• **Exercise instructions**
Give again, word for word, every line below from the one that has "X354880Y301778D02*" through the one that has "X432757Y288717D01*", both included, and no others.

• **Records supplied**
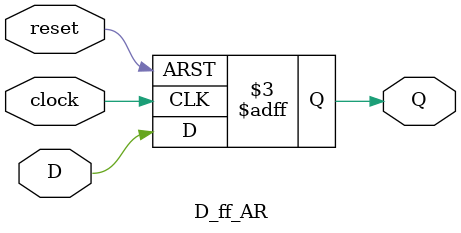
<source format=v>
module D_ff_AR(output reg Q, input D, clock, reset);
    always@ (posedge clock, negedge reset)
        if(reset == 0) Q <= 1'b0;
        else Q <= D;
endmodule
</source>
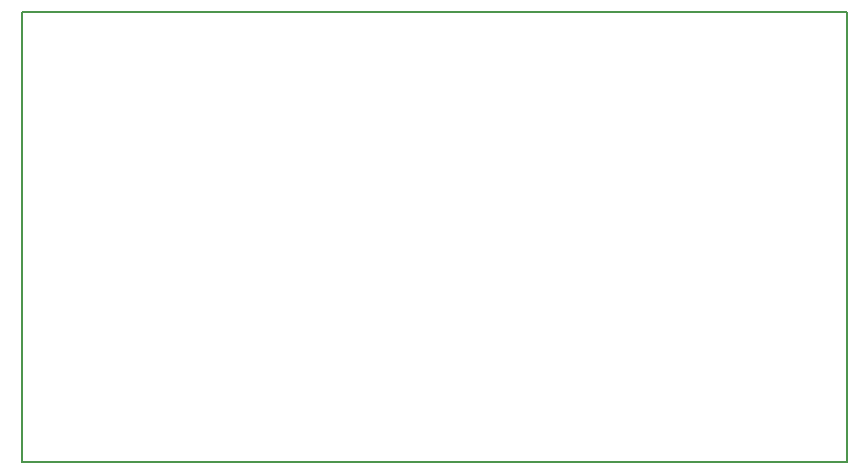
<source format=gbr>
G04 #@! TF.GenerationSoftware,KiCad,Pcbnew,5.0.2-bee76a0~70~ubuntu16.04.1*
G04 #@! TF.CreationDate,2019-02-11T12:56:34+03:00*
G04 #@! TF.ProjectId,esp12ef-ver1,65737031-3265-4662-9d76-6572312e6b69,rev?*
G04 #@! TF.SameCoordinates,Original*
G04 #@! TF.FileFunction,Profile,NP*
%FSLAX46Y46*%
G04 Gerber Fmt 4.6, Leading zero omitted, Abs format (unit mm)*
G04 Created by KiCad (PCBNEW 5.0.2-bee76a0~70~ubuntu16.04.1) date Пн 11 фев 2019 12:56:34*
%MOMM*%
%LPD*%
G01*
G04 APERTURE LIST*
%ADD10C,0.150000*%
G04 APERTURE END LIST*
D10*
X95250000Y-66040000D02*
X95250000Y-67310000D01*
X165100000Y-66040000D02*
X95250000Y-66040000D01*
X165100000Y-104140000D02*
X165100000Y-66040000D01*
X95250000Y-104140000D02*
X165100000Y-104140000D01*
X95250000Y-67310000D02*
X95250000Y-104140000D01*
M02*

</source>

---

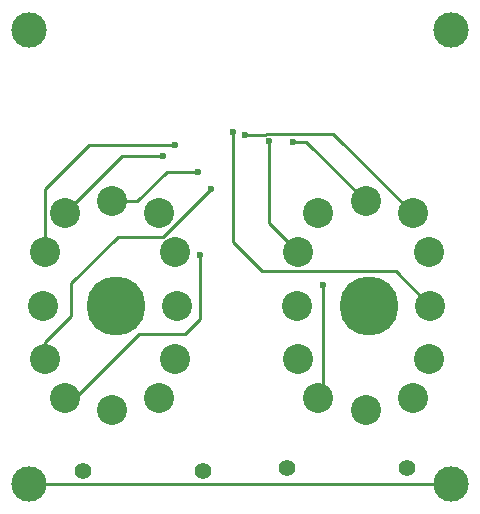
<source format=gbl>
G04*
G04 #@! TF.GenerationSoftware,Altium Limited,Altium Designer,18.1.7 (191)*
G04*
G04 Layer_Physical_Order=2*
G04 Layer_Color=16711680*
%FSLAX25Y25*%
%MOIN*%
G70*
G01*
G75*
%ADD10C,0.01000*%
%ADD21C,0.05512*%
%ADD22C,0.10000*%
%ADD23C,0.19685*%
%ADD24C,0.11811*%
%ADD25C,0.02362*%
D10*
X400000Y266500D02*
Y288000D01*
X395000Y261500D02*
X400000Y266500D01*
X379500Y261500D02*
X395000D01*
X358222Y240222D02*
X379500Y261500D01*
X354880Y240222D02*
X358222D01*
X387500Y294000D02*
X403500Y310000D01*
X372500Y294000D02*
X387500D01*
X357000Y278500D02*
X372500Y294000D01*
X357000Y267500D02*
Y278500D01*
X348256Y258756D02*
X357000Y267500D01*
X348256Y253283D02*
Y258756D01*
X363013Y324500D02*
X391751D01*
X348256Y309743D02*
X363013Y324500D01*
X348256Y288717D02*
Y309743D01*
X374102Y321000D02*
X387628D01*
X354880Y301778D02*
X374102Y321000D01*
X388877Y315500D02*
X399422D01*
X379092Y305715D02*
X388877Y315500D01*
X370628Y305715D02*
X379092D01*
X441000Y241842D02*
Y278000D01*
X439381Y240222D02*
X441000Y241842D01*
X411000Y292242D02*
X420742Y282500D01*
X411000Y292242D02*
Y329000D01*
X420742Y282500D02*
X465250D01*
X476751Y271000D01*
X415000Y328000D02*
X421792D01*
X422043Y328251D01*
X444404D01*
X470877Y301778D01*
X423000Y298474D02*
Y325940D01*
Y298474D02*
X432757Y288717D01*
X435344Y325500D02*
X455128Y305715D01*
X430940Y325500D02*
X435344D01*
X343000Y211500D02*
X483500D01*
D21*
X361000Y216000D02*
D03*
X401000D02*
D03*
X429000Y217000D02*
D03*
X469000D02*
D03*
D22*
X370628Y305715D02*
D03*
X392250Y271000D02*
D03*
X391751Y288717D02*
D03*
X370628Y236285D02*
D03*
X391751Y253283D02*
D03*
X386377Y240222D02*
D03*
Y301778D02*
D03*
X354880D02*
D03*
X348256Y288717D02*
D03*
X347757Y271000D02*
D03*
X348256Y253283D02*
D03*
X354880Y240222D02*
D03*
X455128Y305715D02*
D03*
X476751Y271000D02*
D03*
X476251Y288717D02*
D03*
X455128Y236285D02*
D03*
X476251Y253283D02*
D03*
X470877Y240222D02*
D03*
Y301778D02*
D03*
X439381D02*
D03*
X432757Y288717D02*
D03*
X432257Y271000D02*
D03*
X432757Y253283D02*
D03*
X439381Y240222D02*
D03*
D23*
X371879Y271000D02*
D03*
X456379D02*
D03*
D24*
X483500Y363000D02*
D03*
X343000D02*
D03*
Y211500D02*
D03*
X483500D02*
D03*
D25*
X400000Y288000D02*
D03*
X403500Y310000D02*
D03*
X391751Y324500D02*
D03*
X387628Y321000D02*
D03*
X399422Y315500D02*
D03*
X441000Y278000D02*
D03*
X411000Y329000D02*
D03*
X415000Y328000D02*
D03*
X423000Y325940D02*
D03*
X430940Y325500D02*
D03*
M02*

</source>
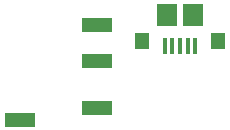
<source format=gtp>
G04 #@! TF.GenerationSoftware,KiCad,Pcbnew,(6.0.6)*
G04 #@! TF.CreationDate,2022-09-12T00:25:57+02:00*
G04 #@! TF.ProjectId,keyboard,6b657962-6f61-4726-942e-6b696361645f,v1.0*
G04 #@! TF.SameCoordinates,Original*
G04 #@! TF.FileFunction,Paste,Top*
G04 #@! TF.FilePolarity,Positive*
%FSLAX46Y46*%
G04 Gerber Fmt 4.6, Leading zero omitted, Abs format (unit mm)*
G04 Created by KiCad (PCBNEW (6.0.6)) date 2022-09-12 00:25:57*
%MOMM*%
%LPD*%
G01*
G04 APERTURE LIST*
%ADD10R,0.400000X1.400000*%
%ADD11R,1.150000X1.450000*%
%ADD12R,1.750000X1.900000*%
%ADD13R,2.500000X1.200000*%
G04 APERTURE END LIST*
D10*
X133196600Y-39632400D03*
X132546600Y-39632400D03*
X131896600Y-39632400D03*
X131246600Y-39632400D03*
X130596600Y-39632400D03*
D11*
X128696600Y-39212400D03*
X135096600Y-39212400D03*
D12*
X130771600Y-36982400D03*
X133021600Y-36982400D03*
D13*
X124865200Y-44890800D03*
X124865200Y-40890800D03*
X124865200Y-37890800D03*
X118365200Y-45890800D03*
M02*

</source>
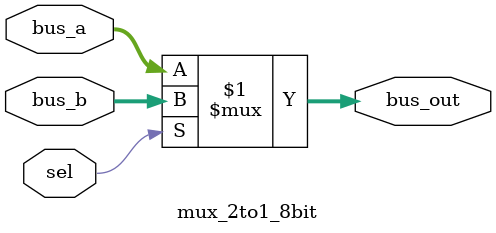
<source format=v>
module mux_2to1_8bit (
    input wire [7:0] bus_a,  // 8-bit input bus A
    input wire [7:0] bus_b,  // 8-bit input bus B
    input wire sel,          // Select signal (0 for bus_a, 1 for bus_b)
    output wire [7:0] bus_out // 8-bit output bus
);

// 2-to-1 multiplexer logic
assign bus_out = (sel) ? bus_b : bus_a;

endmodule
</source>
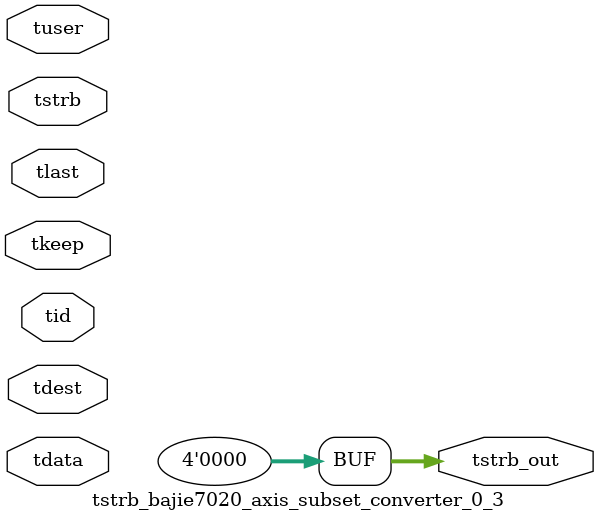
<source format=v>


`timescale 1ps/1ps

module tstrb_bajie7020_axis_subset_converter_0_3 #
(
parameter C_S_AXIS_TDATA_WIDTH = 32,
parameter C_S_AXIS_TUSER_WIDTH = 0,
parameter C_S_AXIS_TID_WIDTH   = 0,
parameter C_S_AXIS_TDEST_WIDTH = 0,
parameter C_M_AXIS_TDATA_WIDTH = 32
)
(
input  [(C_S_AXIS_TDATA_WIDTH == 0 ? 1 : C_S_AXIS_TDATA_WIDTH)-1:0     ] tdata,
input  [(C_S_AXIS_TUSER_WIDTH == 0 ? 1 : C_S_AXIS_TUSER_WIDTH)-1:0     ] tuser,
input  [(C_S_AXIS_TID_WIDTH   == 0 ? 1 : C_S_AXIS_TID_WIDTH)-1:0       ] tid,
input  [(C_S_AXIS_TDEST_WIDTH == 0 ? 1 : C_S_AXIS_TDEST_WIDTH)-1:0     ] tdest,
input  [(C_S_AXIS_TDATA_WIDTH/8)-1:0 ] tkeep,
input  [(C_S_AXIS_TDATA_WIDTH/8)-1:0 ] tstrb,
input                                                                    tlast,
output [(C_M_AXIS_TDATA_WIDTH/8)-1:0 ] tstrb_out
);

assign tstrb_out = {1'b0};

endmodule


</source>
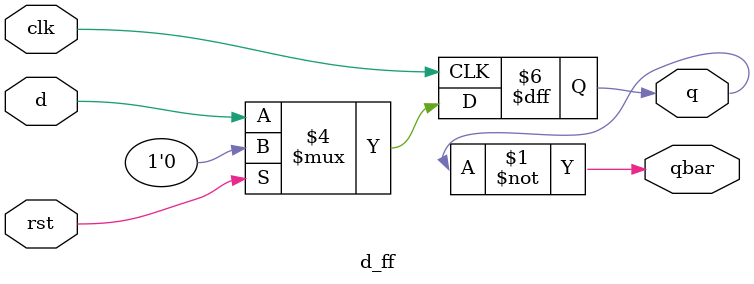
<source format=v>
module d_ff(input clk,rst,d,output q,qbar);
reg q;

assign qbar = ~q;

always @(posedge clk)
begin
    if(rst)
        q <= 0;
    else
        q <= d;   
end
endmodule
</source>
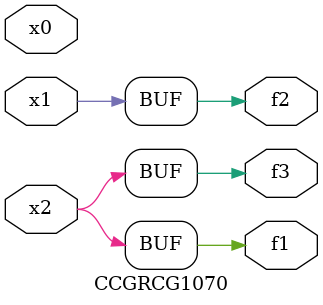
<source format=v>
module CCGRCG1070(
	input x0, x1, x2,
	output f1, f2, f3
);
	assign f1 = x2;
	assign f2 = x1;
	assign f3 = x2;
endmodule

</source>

• **Exercise response**
X354880Y301778D02*
X374102Y321000D01*
X388877Y315500D02*
X399422D01*
X379092Y305715D02*
X388877Y315500D01*
X370628Y305715D02*
X379092D01*
X441000Y241842D02*
Y278000D01*
X439381Y240222D02*
X441000Y241842D01*
X411000Y292242D02*
X420742Y282500D01*
X411000Y292242D02*
Y329000D01*
X420742Y282500D02*
X465250D01*
X476751Y271000D01*
X415000Y328000D02*
X421792D01*
X422043Y328251D01*
X444404D01*
X470877Y301778D01*
X423000Y298474D02*
Y325940D01*
Y298474D02*
X432757Y288717D01*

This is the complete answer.